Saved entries
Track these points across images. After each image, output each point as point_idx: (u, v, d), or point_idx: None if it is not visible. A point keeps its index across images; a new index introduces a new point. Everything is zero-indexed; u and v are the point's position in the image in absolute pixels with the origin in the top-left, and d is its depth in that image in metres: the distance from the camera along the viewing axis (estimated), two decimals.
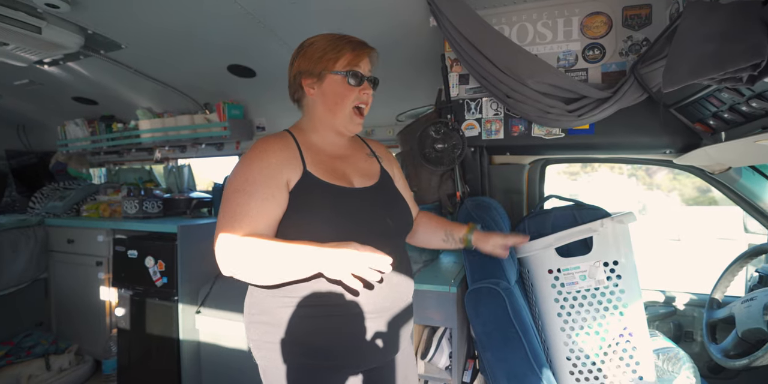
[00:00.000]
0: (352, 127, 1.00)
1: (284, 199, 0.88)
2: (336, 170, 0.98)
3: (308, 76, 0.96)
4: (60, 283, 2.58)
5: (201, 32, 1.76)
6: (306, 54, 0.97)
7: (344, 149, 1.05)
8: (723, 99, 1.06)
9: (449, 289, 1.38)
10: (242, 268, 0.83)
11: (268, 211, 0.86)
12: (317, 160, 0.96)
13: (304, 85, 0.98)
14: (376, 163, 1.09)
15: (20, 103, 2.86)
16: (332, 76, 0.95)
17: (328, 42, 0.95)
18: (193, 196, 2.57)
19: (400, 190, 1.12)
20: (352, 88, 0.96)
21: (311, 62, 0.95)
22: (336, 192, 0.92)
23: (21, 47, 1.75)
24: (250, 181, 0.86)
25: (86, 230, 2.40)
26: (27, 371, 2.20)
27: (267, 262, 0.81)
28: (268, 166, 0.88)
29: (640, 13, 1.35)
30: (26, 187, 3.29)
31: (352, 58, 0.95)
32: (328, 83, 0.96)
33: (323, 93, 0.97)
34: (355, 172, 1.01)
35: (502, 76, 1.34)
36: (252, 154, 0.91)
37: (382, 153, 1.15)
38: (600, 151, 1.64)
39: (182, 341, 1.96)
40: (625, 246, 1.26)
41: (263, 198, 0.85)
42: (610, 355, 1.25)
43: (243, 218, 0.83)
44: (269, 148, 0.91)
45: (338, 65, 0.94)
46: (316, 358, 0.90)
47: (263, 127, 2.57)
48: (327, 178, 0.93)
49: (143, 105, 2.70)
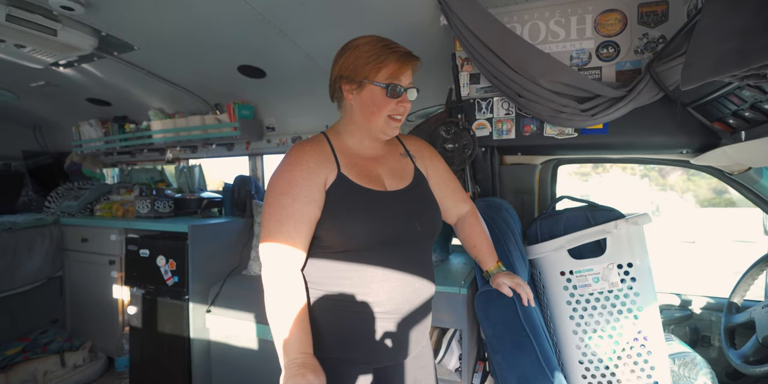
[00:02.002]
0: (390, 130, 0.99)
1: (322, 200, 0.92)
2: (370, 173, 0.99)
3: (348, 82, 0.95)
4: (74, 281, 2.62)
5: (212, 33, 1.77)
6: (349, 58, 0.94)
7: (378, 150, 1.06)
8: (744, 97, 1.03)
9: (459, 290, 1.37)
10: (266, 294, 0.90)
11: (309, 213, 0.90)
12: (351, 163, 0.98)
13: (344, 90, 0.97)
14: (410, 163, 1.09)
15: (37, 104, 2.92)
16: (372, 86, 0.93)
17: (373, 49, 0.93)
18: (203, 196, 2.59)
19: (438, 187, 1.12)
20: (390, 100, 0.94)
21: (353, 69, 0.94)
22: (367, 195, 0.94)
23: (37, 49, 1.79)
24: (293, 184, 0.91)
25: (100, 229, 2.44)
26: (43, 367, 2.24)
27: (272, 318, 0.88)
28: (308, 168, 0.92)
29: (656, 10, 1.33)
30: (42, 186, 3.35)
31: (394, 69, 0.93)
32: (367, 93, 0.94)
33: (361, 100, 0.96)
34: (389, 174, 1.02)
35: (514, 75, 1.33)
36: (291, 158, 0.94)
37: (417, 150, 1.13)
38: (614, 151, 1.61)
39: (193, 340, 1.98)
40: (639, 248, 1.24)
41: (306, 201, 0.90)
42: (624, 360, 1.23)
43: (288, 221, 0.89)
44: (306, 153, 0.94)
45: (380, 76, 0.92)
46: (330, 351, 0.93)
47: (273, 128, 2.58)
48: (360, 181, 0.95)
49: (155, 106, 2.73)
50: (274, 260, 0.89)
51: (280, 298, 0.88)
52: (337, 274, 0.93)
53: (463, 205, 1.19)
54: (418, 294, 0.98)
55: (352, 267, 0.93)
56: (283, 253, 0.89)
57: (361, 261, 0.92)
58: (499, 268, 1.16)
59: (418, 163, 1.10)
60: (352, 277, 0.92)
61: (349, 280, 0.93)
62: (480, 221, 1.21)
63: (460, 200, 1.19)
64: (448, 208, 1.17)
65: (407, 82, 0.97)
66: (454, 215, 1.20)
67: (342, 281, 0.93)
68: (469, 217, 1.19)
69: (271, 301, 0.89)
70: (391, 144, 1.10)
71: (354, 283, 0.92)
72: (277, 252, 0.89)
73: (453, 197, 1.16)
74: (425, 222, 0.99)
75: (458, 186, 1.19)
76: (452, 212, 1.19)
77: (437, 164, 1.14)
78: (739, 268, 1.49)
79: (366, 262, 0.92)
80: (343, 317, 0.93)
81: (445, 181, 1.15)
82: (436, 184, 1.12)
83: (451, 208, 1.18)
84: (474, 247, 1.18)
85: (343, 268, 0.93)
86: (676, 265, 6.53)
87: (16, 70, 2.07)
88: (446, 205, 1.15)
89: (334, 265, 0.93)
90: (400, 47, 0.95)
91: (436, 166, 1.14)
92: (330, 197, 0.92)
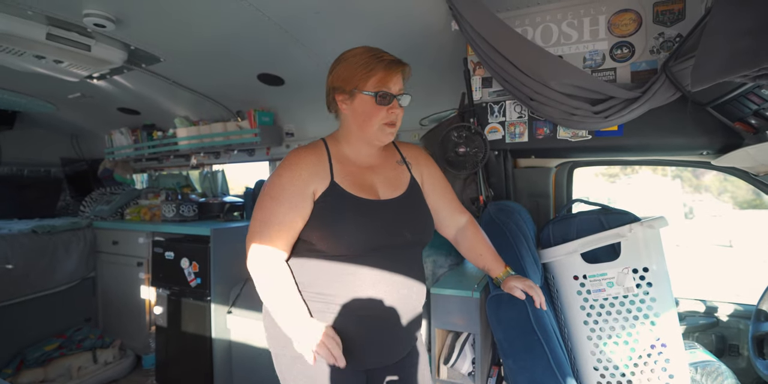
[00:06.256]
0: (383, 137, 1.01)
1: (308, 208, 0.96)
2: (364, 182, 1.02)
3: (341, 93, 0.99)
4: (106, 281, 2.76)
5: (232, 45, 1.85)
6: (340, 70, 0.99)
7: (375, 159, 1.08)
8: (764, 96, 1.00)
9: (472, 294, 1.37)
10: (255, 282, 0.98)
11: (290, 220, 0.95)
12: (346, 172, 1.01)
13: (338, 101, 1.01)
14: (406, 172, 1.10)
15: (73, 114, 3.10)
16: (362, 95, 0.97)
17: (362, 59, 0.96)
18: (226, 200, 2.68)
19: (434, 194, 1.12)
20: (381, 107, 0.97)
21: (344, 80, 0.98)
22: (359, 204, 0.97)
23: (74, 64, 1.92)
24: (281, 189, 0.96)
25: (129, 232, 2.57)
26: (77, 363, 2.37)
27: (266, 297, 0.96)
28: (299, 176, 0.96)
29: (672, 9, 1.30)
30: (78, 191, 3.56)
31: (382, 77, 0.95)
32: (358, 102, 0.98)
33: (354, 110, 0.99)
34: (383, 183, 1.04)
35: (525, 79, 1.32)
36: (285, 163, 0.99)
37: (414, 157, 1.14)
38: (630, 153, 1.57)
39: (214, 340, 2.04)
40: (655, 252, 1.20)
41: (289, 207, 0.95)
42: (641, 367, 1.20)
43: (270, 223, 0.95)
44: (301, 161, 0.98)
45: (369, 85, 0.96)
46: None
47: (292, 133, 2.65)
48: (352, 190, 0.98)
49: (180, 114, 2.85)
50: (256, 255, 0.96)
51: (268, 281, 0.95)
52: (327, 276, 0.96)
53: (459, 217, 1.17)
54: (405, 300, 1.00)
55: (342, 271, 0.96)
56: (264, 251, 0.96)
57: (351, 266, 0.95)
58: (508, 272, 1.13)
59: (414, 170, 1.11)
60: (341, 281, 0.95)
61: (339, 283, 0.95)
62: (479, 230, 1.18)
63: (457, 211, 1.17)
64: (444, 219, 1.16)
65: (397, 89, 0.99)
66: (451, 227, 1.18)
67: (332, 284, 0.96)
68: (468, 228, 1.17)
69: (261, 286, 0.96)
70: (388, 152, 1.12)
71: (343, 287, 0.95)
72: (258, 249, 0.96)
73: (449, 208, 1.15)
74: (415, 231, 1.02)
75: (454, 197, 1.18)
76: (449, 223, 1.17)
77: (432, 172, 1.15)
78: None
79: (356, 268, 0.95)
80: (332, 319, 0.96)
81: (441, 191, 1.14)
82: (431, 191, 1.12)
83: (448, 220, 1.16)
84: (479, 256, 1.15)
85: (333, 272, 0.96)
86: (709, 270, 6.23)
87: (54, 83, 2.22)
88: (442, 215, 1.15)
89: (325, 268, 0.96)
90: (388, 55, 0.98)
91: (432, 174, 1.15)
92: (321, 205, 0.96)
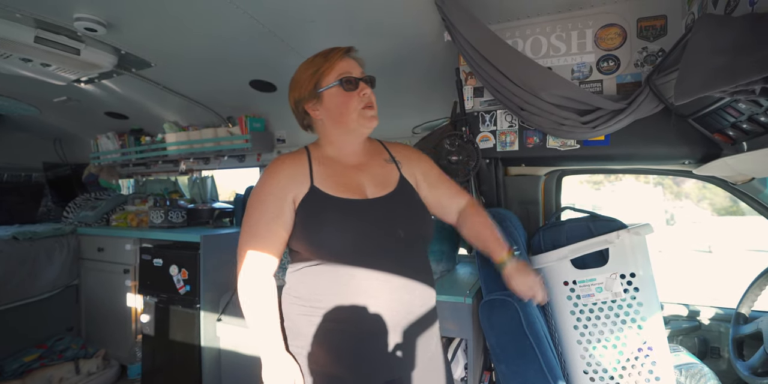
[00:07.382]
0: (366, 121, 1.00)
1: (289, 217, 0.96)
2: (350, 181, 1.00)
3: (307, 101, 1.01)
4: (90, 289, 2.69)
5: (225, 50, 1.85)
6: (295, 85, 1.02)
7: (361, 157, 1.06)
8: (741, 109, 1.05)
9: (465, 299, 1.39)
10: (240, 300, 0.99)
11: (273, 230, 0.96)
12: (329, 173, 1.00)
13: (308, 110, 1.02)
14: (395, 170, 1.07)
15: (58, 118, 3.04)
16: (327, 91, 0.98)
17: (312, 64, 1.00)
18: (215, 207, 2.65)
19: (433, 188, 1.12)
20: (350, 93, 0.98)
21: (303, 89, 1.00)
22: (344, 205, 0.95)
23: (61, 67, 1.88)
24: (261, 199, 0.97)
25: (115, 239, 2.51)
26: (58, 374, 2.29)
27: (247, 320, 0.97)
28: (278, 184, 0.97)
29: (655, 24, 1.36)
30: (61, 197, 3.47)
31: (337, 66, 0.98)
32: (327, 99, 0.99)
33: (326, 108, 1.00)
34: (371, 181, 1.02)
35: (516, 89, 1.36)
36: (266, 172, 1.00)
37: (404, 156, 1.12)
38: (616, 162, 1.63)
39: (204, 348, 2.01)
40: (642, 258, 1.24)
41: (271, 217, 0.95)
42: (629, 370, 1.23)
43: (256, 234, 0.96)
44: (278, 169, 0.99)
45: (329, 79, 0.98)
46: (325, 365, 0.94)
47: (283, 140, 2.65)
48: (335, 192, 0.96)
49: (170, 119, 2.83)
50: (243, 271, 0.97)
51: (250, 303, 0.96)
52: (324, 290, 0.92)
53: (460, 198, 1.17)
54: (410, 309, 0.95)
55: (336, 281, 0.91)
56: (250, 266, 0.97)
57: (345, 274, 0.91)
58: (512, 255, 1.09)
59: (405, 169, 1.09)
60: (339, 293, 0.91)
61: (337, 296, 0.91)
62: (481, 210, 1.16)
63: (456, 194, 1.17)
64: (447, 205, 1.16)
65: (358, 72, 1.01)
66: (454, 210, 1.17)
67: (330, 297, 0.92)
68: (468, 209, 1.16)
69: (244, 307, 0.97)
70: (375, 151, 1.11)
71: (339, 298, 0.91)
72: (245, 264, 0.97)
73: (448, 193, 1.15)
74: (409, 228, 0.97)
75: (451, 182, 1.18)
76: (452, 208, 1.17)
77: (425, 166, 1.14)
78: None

TASK TO COMPLETE: Give back the records above exactly, limited to the lines between the one holding "24: (250, 181, 0.86)" and the one holding "49: (143, 105, 2.70)", inclusive.

TASK SOLUTION:
24: (250, 181, 0.86)
25: (86, 230, 2.40)
26: (27, 371, 2.20)
27: (267, 262, 0.81)
28: (268, 166, 0.88)
29: (640, 13, 1.35)
30: (26, 187, 3.29)
31: (352, 58, 0.95)
32: (328, 83, 0.96)
33: (323, 93, 0.97)
34: (355, 172, 1.01)
35: (502, 76, 1.34)
36: (252, 154, 0.91)
37: (382, 153, 1.15)
38: (600, 151, 1.64)
39: (182, 341, 1.96)
40: (625, 246, 1.26)
41: (263, 198, 0.85)
42: (610, 355, 1.25)
43: (243, 218, 0.83)
44: (269, 148, 0.91)
45: (338, 65, 0.94)
46: (316, 358, 0.90)
47: (263, 127, 2.57)
48: (327, 178, 0.93)
49: (143, 105, 2.70)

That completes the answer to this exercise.